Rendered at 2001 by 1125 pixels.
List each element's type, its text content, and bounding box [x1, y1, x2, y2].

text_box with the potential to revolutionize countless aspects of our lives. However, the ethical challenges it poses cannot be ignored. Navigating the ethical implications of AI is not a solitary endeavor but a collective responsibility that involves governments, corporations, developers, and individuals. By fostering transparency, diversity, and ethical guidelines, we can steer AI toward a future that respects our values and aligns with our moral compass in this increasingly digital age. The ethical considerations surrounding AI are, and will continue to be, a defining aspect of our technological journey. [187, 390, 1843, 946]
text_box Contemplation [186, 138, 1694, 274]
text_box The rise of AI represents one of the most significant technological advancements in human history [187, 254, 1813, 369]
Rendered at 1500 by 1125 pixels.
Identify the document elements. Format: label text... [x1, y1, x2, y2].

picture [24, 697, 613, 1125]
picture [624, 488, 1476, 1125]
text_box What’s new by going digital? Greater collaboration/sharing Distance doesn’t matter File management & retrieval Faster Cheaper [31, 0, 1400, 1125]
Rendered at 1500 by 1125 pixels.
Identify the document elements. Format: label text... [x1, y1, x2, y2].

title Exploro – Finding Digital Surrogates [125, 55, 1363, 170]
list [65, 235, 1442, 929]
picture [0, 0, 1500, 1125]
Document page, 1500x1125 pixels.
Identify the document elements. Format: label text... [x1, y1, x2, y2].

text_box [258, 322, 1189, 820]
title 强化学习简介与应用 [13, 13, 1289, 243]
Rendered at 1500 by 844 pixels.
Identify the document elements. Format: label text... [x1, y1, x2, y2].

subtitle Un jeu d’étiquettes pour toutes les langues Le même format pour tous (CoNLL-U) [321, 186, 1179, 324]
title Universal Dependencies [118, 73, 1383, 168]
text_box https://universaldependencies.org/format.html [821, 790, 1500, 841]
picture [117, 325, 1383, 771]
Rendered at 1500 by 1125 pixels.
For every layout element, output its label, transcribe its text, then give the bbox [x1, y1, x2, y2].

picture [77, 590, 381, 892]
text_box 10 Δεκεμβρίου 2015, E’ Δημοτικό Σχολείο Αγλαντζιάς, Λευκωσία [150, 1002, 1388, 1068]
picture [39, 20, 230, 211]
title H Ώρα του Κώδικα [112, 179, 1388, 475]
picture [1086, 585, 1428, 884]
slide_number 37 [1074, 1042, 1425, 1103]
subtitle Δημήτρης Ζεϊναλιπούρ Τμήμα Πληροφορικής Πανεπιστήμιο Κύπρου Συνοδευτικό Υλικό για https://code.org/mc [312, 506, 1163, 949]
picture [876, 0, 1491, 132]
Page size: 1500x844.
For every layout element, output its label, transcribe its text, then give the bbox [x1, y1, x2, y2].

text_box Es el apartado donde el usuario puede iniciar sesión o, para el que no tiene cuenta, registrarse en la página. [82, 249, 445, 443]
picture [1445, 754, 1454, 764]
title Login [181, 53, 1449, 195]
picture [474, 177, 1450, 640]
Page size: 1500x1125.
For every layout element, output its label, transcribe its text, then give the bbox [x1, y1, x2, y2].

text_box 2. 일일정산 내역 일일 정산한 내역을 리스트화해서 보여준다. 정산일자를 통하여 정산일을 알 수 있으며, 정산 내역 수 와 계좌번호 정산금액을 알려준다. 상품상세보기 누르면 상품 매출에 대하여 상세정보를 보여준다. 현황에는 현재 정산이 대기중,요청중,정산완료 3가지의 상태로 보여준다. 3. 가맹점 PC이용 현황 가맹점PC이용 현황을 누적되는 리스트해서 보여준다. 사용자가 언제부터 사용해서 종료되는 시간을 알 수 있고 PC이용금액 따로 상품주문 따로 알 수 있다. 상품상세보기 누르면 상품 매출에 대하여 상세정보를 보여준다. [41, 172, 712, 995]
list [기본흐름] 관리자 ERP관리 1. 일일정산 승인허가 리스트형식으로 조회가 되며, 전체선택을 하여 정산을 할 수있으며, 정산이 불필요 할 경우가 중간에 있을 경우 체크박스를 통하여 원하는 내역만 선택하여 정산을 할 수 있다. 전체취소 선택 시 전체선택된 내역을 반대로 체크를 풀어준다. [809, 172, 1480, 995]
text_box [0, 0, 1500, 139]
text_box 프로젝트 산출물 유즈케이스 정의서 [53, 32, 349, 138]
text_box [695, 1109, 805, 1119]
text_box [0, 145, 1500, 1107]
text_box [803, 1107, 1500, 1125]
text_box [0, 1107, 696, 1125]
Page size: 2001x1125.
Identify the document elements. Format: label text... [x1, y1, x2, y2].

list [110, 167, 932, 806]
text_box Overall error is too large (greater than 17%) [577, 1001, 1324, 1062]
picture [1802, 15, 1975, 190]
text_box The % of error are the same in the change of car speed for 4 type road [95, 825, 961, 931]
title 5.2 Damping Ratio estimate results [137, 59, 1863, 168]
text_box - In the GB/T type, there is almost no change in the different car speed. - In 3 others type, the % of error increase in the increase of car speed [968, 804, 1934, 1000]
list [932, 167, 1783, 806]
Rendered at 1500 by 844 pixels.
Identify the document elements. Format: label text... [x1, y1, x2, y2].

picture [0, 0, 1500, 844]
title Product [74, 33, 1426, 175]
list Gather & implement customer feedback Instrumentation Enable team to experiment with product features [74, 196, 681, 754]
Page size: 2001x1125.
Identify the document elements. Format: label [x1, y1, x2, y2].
****************************************
* Task prompt *
Return only the number of lines in the records above that include the string "size".

* Response area *
4